People with Alzheimer’s disease (particularly in the early and middle stages) are at a much higher risk of suffering from depression than the general population. In fact, according to The Alzheimer’s Association, experts estimate that up to 40 percent of people with Alzheimer’s disease (AD) suffer from significant depression.
Depression affects more than 2 million people over 65 in the U.S. The National Mental Health Association conducted a survey and found that as many as 68 percent of seniors knew very little about depression. If you are a senior citizen with Alzheimer’s disease (AD), or an Alzheimer’s caregiver, it’s vital to know how to identify the early signs of depression and know where to go to get help if necessary.
Alzheimer’s Disease and Symptoms of Depression
There are many reasons that diagnosing depression in people with AD can be complicated. For example, side effects of medications and certain medical conditions can cause the same symptoms as depression. Another major reason it’s difficult to identify depression in people with AD is because many Alzheimer’s symptoms (including cognitive impairment) mimic those of depression. In fact, one small 2004 study found that more than half of the participants suffering from late-life depression had significant problems with processing information and executive function (decision making, and reasoning). In addition, cognitive impairment may interfere with a person’s ability to express emotions, masking feelings that oftentimes accompany depression (such as sadness).

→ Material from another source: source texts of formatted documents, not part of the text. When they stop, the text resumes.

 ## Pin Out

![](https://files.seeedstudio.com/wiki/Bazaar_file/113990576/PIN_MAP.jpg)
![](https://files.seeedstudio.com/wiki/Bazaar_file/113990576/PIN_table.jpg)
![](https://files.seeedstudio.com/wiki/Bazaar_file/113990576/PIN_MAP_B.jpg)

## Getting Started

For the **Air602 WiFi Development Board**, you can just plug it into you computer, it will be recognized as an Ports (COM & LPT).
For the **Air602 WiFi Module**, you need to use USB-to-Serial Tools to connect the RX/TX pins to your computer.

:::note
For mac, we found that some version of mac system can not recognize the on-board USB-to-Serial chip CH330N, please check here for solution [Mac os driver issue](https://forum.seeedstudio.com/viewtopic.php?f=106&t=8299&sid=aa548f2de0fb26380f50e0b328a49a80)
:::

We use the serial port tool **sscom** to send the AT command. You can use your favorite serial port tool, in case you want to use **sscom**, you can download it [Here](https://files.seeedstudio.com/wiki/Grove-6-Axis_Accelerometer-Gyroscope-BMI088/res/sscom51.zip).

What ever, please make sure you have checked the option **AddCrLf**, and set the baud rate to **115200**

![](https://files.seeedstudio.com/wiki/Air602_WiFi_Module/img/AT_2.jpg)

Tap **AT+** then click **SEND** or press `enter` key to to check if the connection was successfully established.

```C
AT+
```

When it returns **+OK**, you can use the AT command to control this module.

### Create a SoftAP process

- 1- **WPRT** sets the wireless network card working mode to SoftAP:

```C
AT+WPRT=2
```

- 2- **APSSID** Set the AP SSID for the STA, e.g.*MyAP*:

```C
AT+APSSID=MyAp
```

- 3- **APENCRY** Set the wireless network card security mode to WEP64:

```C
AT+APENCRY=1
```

Symptoms that are common to both AD and depression include:
-Apathy (loss of interest)
-Problems with memory and focus
-Lack of attentiveness
-Slow speech or movement
Depression in people with AD doesn’t always manifest the same as it does in those without Alzheimer’s disease (AD). Here are some ways (according to The Alzheimer’s Association) that depression may look different in those with AD:
-Depression may be less severe in AD.
-Depression may not last as long in people with AD.
-Symptoms of depression may come and go with co-occurring AD.
-A person with AD who has depression is less likely to talk about (or attempt) suicide.
Diagnosing Depression in People with AD
In order to be diagnosed with depression, a person with AD who is diagnosed with depression must have either a depressed mood or decrease in pleasure in normal activities, as well as 2 or more of the following symptoms (for at least 2 weeks):
-Social isolation or withdrawal
-Disruption in appetite that is not related to another medical condition
-Disruption in sleep
-Agitation or slowed behavior
-Fatigue or loss of energy
-Feelings of worthlessness, hopelessness, or inappropriate or excessive guilt
-Recurrent thoughts of death, suicide plans, or a suicide attempt
“Often in older adults, when they’re depressed, you don’t see high levels of crying and sadness you might see in a younger adult,” says Dr. Sarah Yarry, Ph.D., a Licensed Clinical Psychologist specializing in gerontology. “You see it more often as withdrawal. It’s apathy, hopelessness, loss of appetite and interest.” Seniors commonly demonstrate physical symptoms as a result of depression-such as aches and pains, says Dr. Yarry.
A professional evaluation for depression will include, a review of the medical history, a physical and mental examination, and an interview with family members to get a clear and accurate picture of symptoms. The attending physician may make a referral to a psychiatrist or other mental health professional to make a diagnosis. Because there are so many factors involved in diagnosing depression in people with AD, a consultation with a geriatric psychiatrist (who specializes in treating depression in seniors) may be indicated. Your attending physician can make the referral.
If you suspect depression in a loved one with AD, it’s vital to seek immediate medical advice from the attending physician.